* [Passage]:
--------------------------------------------------
Alarmed by the symbolic linkage between broken train windows and cracks in its own authority, the CCP swiftly stepped in to regain control — pushing guided narratives, suppressing dissent, and correcting the "values deviation." But it miscalculated. This time, even the most docile "bulls and horses of the prosperous era" were no longer easy to manipulate. Netizens collectively pushed back, mockery flooded the internet, and state media was forced to retreat, eventually pivoting to “empathizing with the window-smasher” and shifting blame toward the railway department’s technical failures.
The young man in black who held the emergency hammer became an unlikely educator of the masses — his act enlightened people to the value of resistance. Afterwards, he was subjected to official “criticism and education” but returned home safely.
If the train window-smashing incident was a silent, collective rebellion against authoritarian rule and a defence of human rights, then the image of 92-year-old You Benchang joining the Party on July 1st is the opposite: black comedy and a cautionary tale — an elderly figure voluntarily walking into the Party’s trap.
--------------------------------------------------
* [Extracted material]:
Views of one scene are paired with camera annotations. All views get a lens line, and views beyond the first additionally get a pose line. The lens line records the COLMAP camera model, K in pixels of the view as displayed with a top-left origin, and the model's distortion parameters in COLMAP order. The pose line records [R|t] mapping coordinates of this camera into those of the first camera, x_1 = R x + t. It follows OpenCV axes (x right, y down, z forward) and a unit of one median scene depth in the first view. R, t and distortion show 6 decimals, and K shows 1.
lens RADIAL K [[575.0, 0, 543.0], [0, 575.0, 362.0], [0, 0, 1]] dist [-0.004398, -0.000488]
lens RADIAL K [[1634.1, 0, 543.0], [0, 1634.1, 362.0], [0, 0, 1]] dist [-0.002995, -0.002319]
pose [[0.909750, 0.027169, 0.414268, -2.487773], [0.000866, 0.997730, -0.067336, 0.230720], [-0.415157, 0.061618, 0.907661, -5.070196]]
--------------------------------------------------
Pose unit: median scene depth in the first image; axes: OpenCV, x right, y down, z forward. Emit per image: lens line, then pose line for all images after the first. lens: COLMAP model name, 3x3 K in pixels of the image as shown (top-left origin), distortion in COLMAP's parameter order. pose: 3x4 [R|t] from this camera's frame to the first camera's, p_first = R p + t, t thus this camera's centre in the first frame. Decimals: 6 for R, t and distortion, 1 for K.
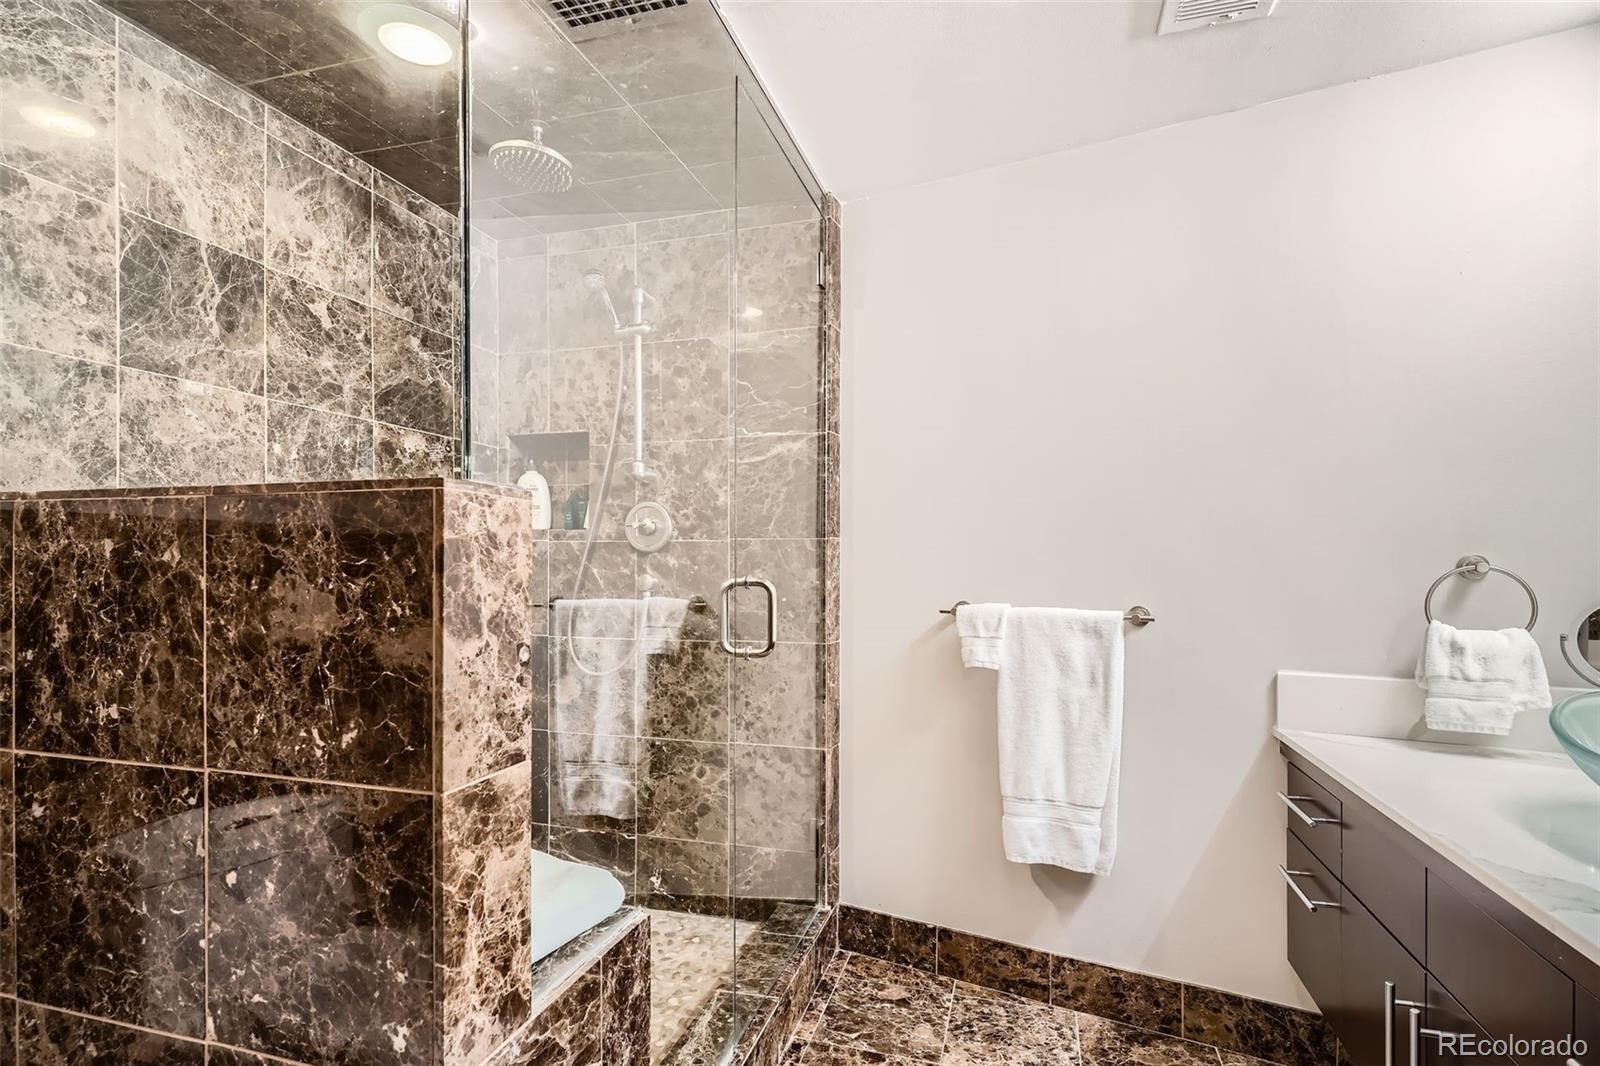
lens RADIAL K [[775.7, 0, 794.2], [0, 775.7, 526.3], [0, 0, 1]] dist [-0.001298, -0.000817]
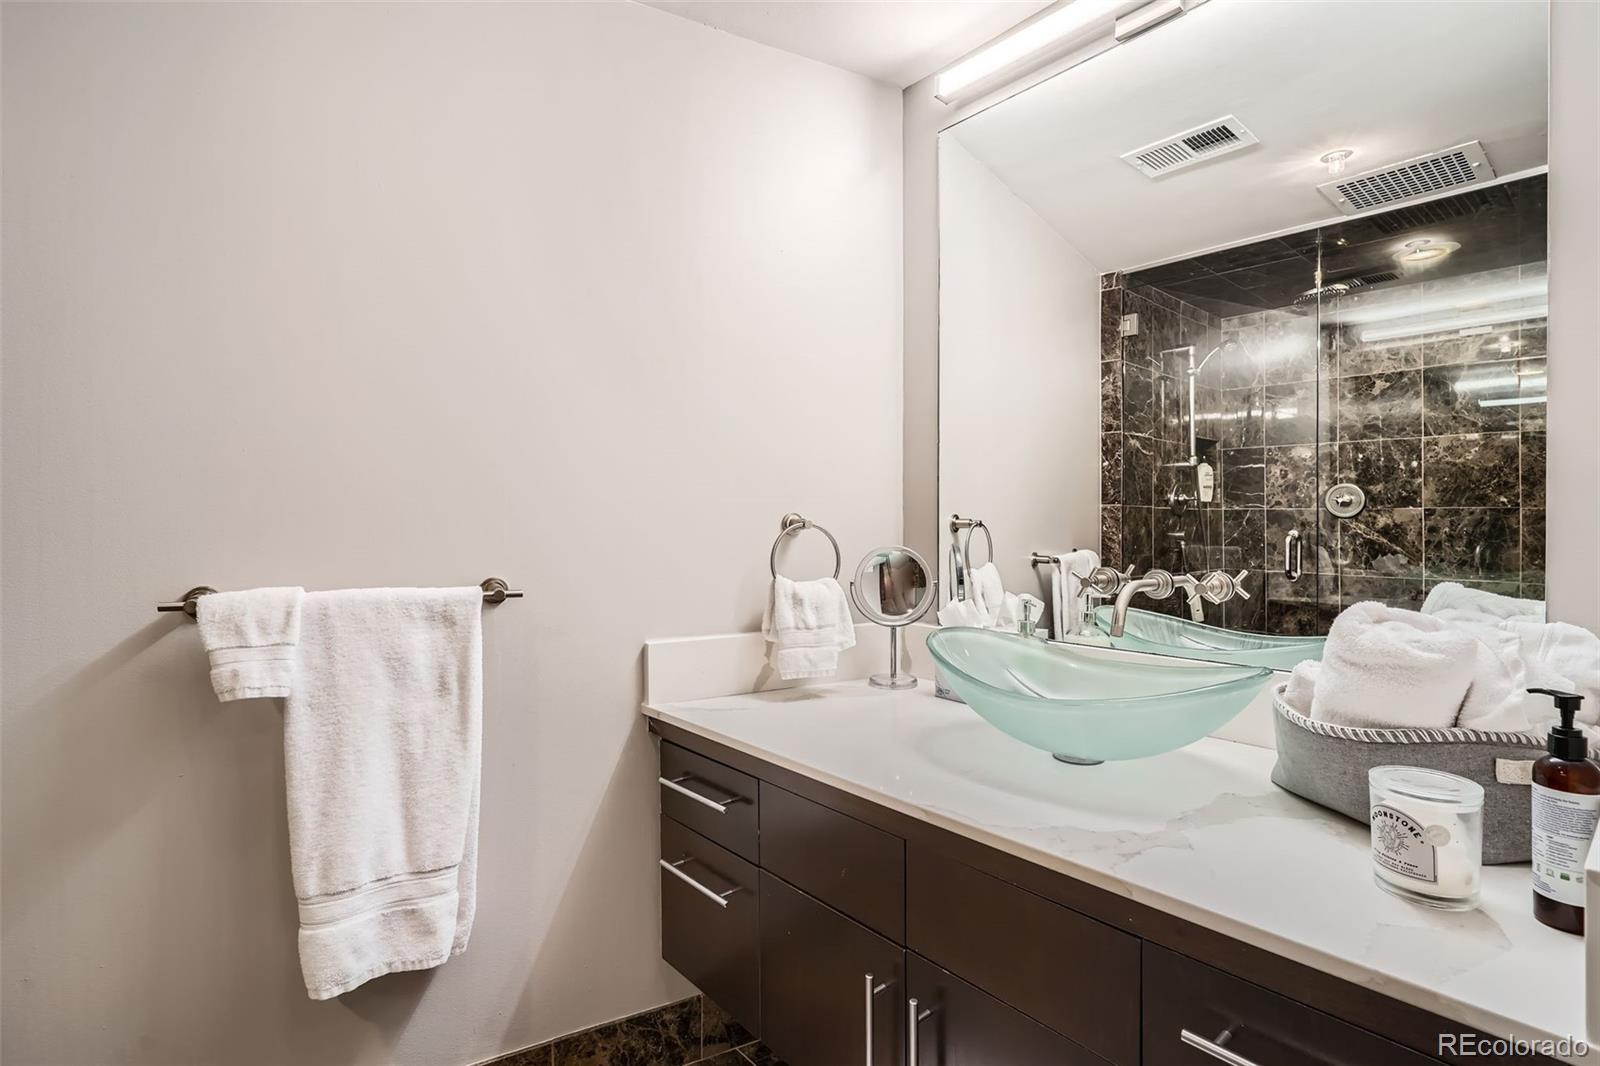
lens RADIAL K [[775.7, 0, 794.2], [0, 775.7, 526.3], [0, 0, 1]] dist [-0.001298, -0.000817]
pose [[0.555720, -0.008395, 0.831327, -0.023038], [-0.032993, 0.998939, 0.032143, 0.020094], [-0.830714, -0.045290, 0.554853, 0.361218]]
--------------------------------------------------
* [Exercise tasks]:
#1 In the passage on the train window-smashing incident, how old was You Benchang when he joined the Party?
#2 Reproduce word for word the part of the passage on the train window-smashing incident that opens with the words containing "Alarmed by the" and closes with "department’s technical failures.".

* [Completed exercise]:
#1 92 years old.

#2
Alarmed by the symbolic linkage between broken train windows and cracks in its own authority, the CCP swiftly stepped in to regain control — pushing guided narratives, suppressing dissent, and correcting the "values deviation." But it miscalculated. This time, even the most docile "bulls and horses of the prosperous era" were no longer easy to manipulate. Netizens collectively pushed back, mockery flooded the internet, and state media was forced to retreat, eventually pivoting to “empathizing with the window-smasher” and shifting blame toward the railway department’s technical failures.